● **About this task**: Extract every line in the rows below that contains the word "What", and reproduce each such line in full.

● **Data supplied**:
______________________________

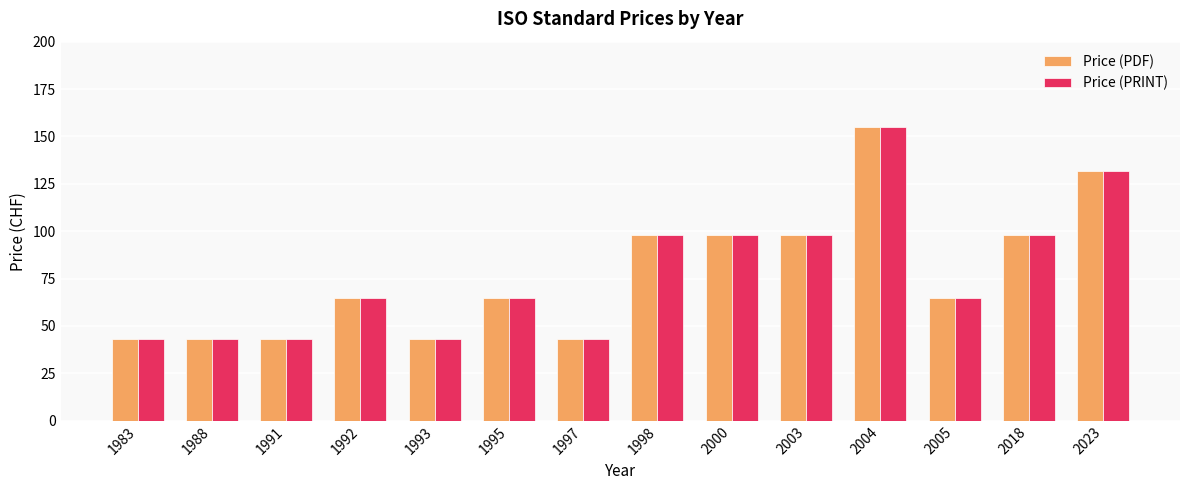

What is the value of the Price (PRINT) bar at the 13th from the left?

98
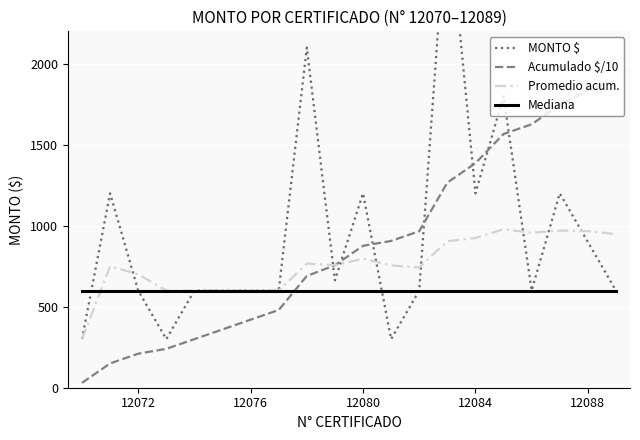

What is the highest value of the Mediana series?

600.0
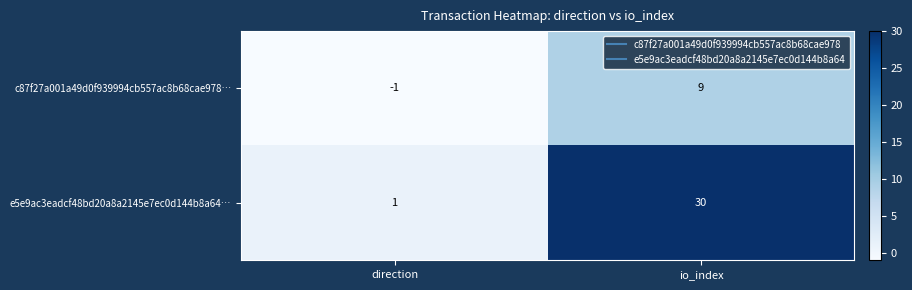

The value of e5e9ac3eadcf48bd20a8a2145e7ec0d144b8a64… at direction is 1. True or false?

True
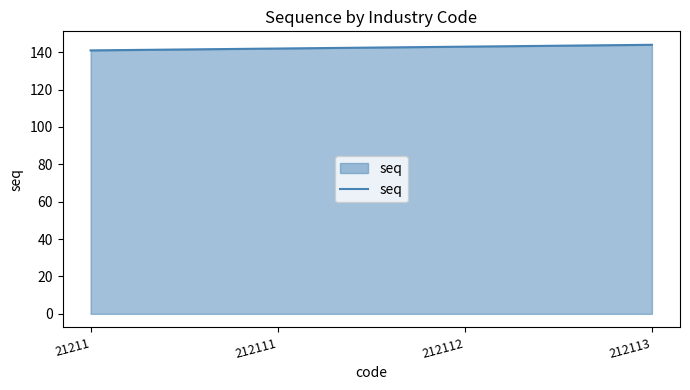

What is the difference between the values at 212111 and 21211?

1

______________________________

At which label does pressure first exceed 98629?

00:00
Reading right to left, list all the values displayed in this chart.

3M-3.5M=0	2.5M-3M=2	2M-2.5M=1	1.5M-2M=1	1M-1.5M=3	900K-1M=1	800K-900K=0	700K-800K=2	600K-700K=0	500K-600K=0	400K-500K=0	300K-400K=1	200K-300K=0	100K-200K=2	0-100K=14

______________________________

● **Task response**:
What is the value of the Price (PRINT) bar at the 13th from the left?
What is the highest value of the Mediana series?
What is the difference between the values at 212111 and 21211?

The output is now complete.